Mengorek Prospek BUKA dan GOTO di 2024: Cerah atau Merah?
Apa sentimen yang harus diperhatikan di sektor teknologi?
Jakarta, FORTUNE - Di tengah peluang penurunan suku bunga acuan The Fed pada 2024, bagaimana proyeksi saham-saham sektor teknologi seperti PT GoTo Gojek Tokopedia Tbk (GOTO)?
Research Analyst Mirae Asset Sekuritas Indonesia (MASI), Christopher Rusli menilai, emiten-emiten teknologi akan merasakan dampak positif dari peluang terjadinya tren penurunan suku bunga global itu. Sebab, hal itu dapat mendongkrak daya beli sehingga akan menggenjot kinerja tiap emiten di sektor teknologi.
"Semalam, FOMC meeting juga membuka peluang memangkas suku bunga acuan tiga kali pada 2024, dengan angka suku bunga acuan di Amerika Serikat (AS) sekitar 4,5 persen-4,75 persen. Kondisi itu membuat kami jadi lebih confident dengan sektor teknologi," kata Christopher dalam acara Media Day MASI, Kamis (14/12).
Lebih lanjut, proyeksi kondisi makro itu membuat Perusahaan Teknologi dan keuangan digital berpotensi membukukan EBITDA disesuaikan (adjusted EBITDA) positif dalam beberapa tahun ke depan. Dengan catatan: tren penurunan suku bunga terealisasi pada akhir 2024.
Adapun, adjusted EBITDA merupakan laba sebelum beban bunga, pajak, depresiasi, dan amortisasi (EBITDA) disesuaikan dengan mengecualikan hitungan dari pendapatan yang tak berkelanjutan (non-recurring), tak biasa, dan hanya satu waktu. Hitungannya umum dipakai dalam membandingkan sejumlah perusahaan dengan bisnis beragam, tapi industrinya sama.
Soroti saham GOTO dan BUKA
Dua saham sektor teknologi yang disoroti oleh MASI, yakni: GOTO dan PT Bukalapak.com Tbk (BUKA).
BUKA akan memperoleh manfaat dari ekspansi di segmen specialty verticals dan O2O (online to offline) lewat program Mitra Bukalapak. Segmen specialty verticals akan menjadi kunci BUKA untuk meraih profitabilitas karena take rate yang lebih besar dari segmen e-commerce. Adapun, take rate adalah komisi atau biaya yang dikenakan oleh pasar atas transaksi yang dilakukan oleh penyedia layanan.

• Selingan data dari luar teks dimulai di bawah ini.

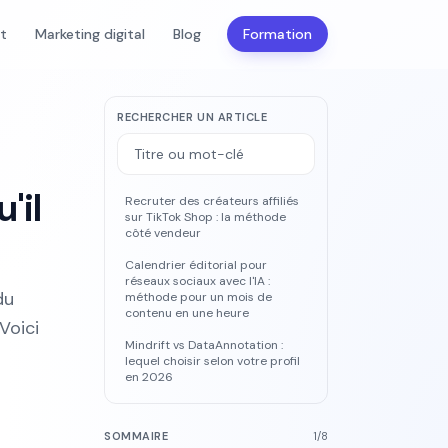
nt
Marketing digital
Blog
Formation
RECHERCHER UN ARTICLE
'il
Recruter des créateurs affiliés
sur TikTok Shop : la méthode
côté vendeur
Calendrier éditorial pour
réseaux sociaux avec l'IA :
du
méthode pour un mois de
contenu en une heure
Voici
Mindrift vs DataAnnotation :
lequel choisir selon votre profil
en 2026
SOMMAIRE
1
/
8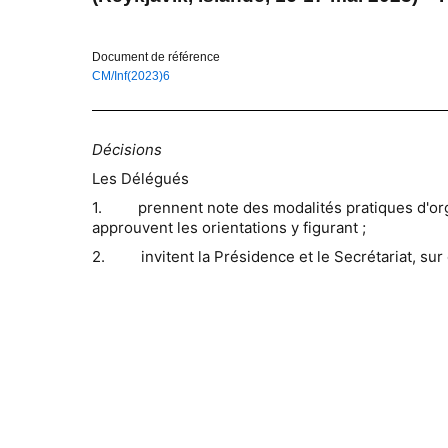
Document de référence
CM/Inf(2023)6
Décisions
Les Délégués
1. prennent note des modalités pratiques d'org
approuvent les orientations y figurant ;
2. invitent la Présidence et le Secrétariat, sur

"E-commerce itu take rate-nya cuma 3-4 persen. Tapi, bisnis-bisnis specialy verticals BUKA, take rate-nya bisa dua kali lipat, sekitar 8-9 persen. Makanya lebih efektif," kata Christopher.
Adapun, bisnis-bisnis yang menjadi bagian dari segmen specialty verticals BUKA, terdiri dari: Goats, Itemku, Kingkong, dan Allo Fresh.
Sementara itu, GOTO dipilih karena telah mereduksi liabilitas sekaligus meningkatkan sumber pendapatan dengan take rate lebih baik. Itu berkat kenaikan kontribusi dari bisnis GoTo Financial dan GoTo Logistics.
Ditambah dengan kemitraan strategis antara GOTO dan TikTok, yang juga mencakup pembelian 75 persen saham Tokopedia oleh TikTok. "Manfaatnya, GOTO pun menguasai pangsa pasar (40 persen), karena menggabungkan milik Tokopedia (35 persen) dan TikTok Shop (5 persen). Jadi bisa berkompetisi dengan Shopee," jelasnya.
Selain itu, ia mengatakan, dengan kemitraan strategis tersebut, GOTO tak harus menanggung biaya besar dari bisnis e-commerce lagi. Dana investasi yang diperoleh dari TikTok juga bisa disalurkan ke bisnis lain seperti logistik ataupun keuangan.
"Cadangan kasnya pun mencapai sekitar Rp37 triliun-Rp38 triliun dengan penambahan itu. Setiap kuartal, GOTO ini burn sekitar Rp1 triliun. Secara kasar, bisa burning sampai 38 kuartal. Jadi tak masalah," imbuh Christopher.
Namun, ada faktor risiko yang harus diperhatikan, di antaranya: dilusi saham hingga 75 persen, valuasi yang menurun setelah investasi, dan sulitnya sinergi antara Tokopedia dan TikTok.
MASI membidik target harga Rp240 untuk BUKA dan Rp94 untuk GOTO.